Estereótipos e representações

Relato de situações em que foi vítima de preconceito e/ou discriminação

A entrevistada reconhece que lhe dizem muitas “ironias” por ser brasileira, uma vez chegou mesmo a chatear-se, mas no geral toma as situações como brincadeiras e com respeito.

“Uma pessoa que começou a falar brasileiro e começou na brincadeira comigo, tipo assim aquelas ironias. Eu disse a ele “nem todos são iguais”. Nem todos são iguais, e umas são assim, outros não são, mas você está-me confundindo. A situação parou por aí mesmo e eu não tive mais problema nenhum. É isso que eu acho legal aqui, porque quando começam as ironias… Mas vocês têm um lado bom, há brincadeira, há respeito.”

Perceber se os estereótipos em relação aos brasileiros têm fundamento; se favorecem ou dificultam a integração dos brasileiros em geral na sociedade portuguesa; e se

favorecem ou dificultam o estabelecimento de relações sociais

Considera que o preconceito tem fundamento, nas suas palavras “eles andam aí”, mas também reconhece que esse facto generaliza uma ideia sobre todos os brasileiros injustamente.

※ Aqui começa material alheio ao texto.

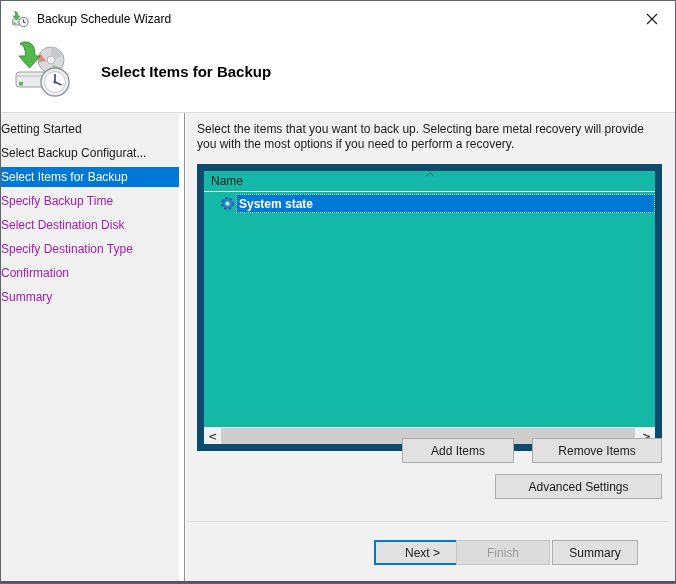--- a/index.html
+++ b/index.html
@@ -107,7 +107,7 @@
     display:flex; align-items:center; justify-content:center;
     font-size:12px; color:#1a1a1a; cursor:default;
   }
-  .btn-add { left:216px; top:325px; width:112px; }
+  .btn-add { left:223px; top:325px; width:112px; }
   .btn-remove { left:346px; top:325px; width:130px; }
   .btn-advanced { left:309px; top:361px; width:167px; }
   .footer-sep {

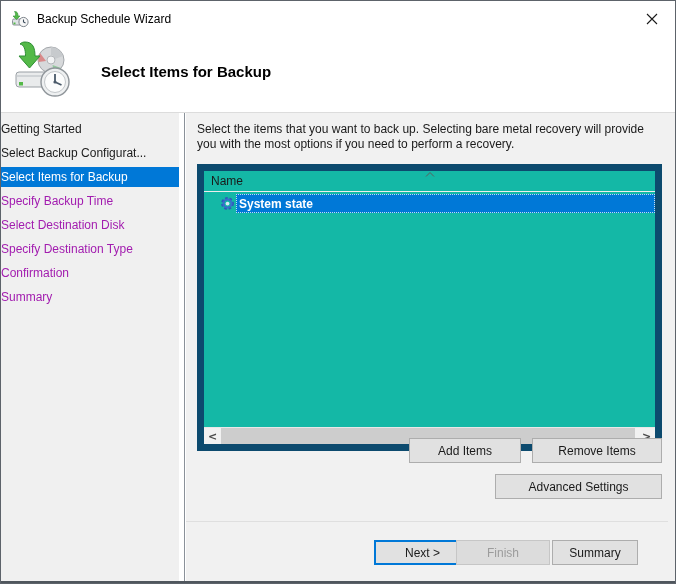--- a/index.html
+++ b/index.html
@@ -221,6 +221,7 @@
 
     <div class="footer-sep"></div>
 
+    <div class="btn btn-previous">&lt; Previous</div>
     <div class="btn btn-next">Next &gt;</div>
     <div class="btn btn-finish" aria-disabled="true">Finish</div>
     <div class="btn btn-cancel">Summary</div>

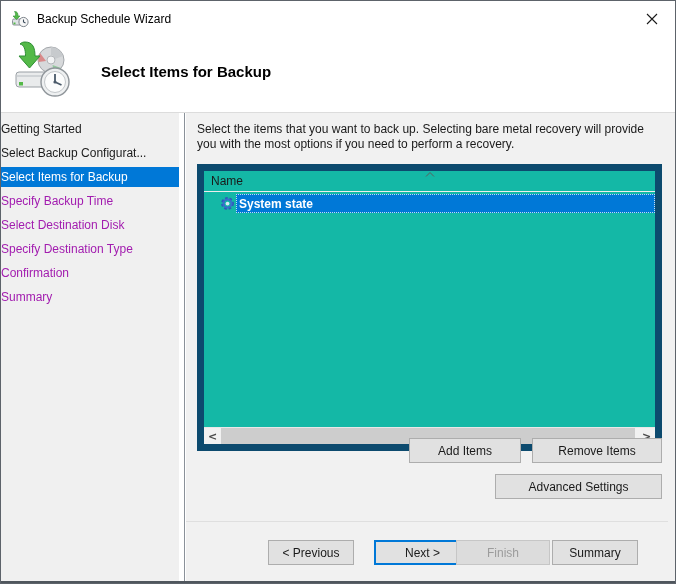--- a/index.html
+++ b/index.html
@@ -117,7 +117,7 @@
   .btn-previous { left:82px; top:427px; width:86px; }
   .btn-next { left:188px; top:427px; width:97px; border:2px solid #0078d7; }
   .btn-finish {
-    left:270px; top:427px; width:94px;
+    left:270px; top:445px; width:76px;
     background:#dcdcdc; border:1px solid #c6c6c6; color:#9c9c9c;text-align:center;
   }
   .btn-cancel { left:366px; top:427px; width:86px; }

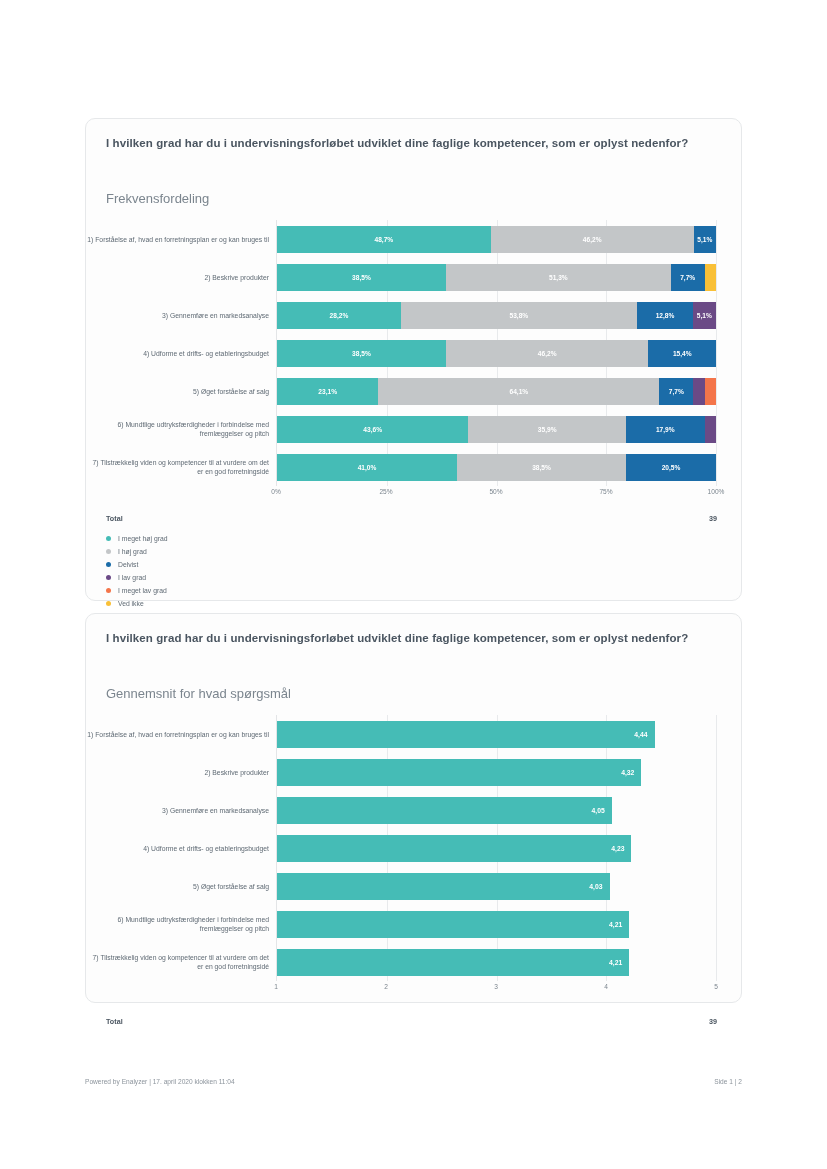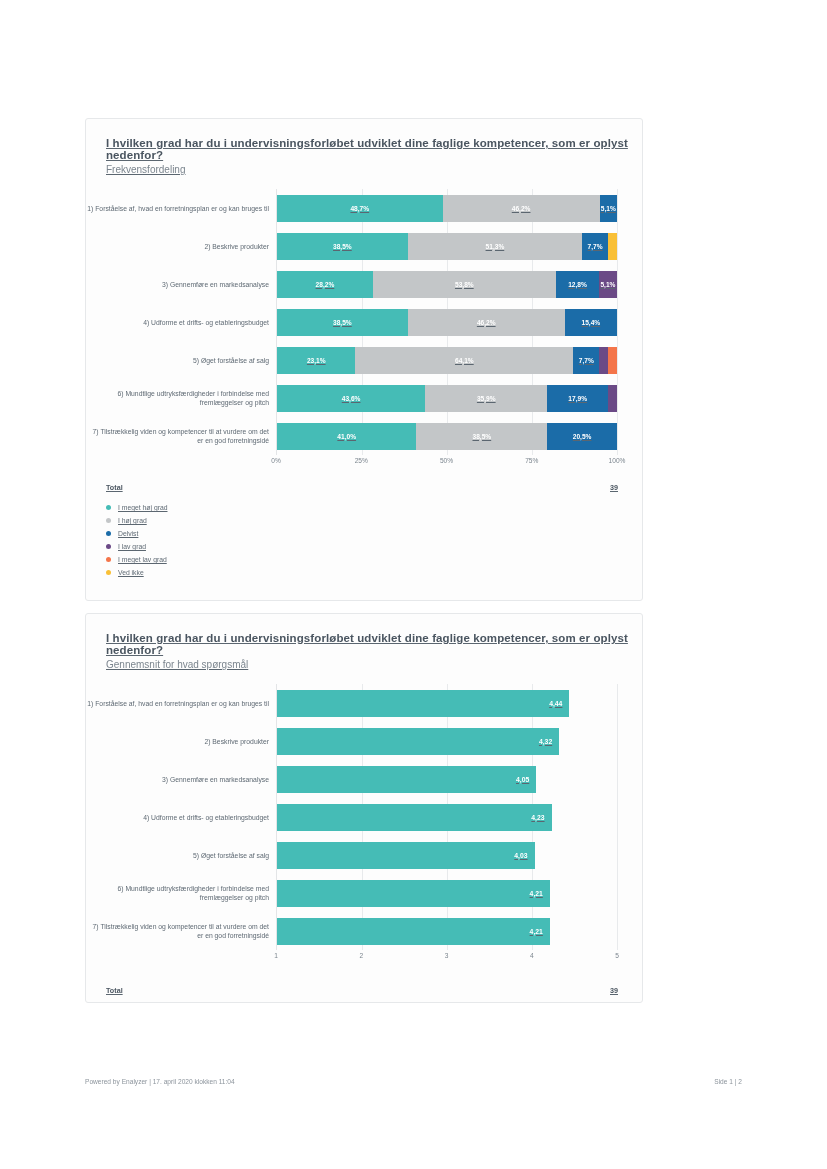--- a/index.html
+++ b/index.html
@@ -20,11 +20,10 @@
   .card {
     position: absolute;
     left: 85px;
-    width: 558px;
+    width: 657px;
     background: #fdfdfd;
     border: 1px solid #e6e8ea;
-    border-radius: 3px;
-    text-decoration: underline;
+    border-radius: 10px;
   }
   #card-freq { top: 118px; height: 483px; }
   #card-mean { top: 613px; height: 390px; }

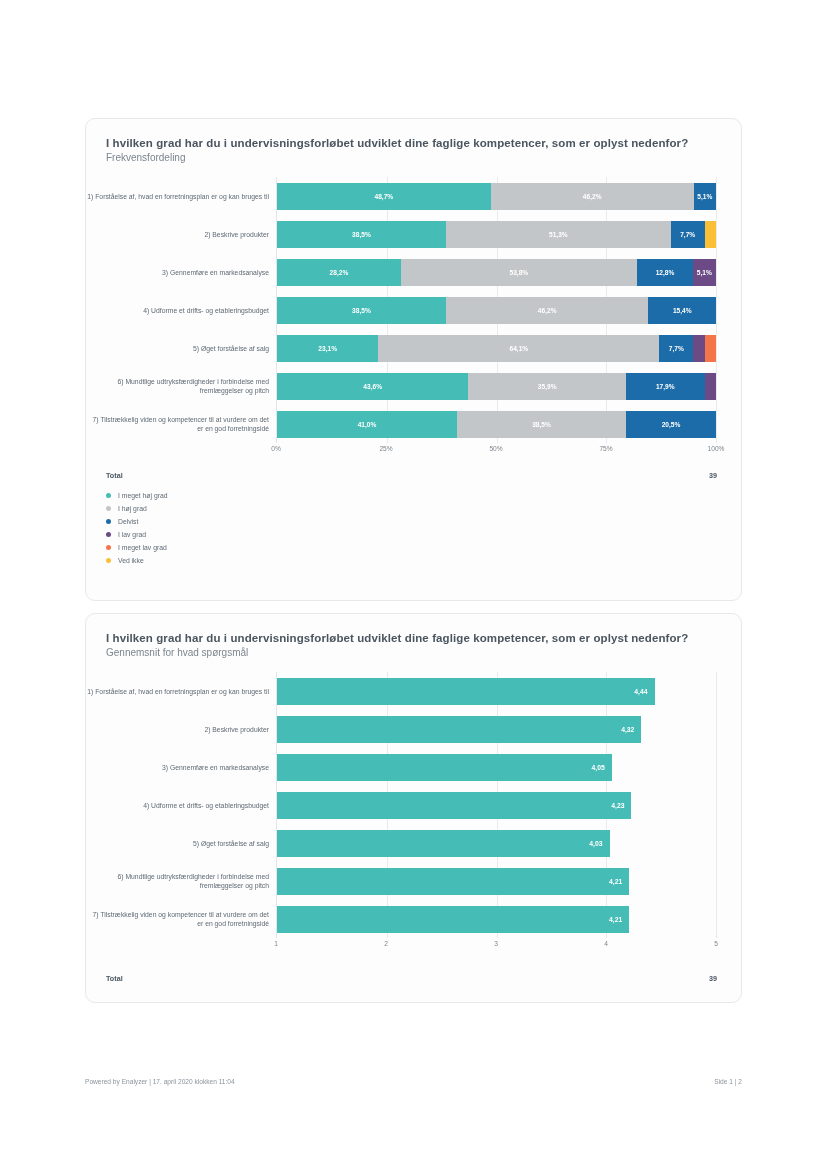--- a/index.html
+++ b/index.html
@@ -36,9 +36,10 @@
     letter-spacing: 0.1px;
   }
   .card-subtitle {
-    font-size: 10px;
+    font-size: 13px;
     color: #7b858e;
     padding: 3px 0 0 20px;
+    margin-top: 39px;
   }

“Querem assim, tipo, dizerem que são mais, quando estão aqui. E eu acho que não é por esse lado. (…) Por isso que muitas vezes a gente leva jus pelo nome que não é. Por já ter essa fama, o brasileiro. O homem brasileiro é por ser malandro e a mulher brasileira por ser puta. É a expressão, não é? Mas porquê? Eles andam aí, está entendendo?”

Perceber se já utilizou algum tipo de comportamento fora do habitual ao relacionar-se com portugueses temendo algum tipo de discriminação. Se sim, pedir para relatar a situação

Não se pode afirmar que adotou qualquer comportamento fora do habitual, mas teve o cuidado de se informar sobre as diferenças de vocabulário entre os dois países, afirma, “para “não passar vergonha”.

“Eu para não estranhar tanto, cheguei aqui e dei uma olhada num dicionário [risos]. Eu não vou passar vergonha, quando chegar lá, deixa eu dar uma olhada primeiro porque ainda faço alguma asneira [risos].”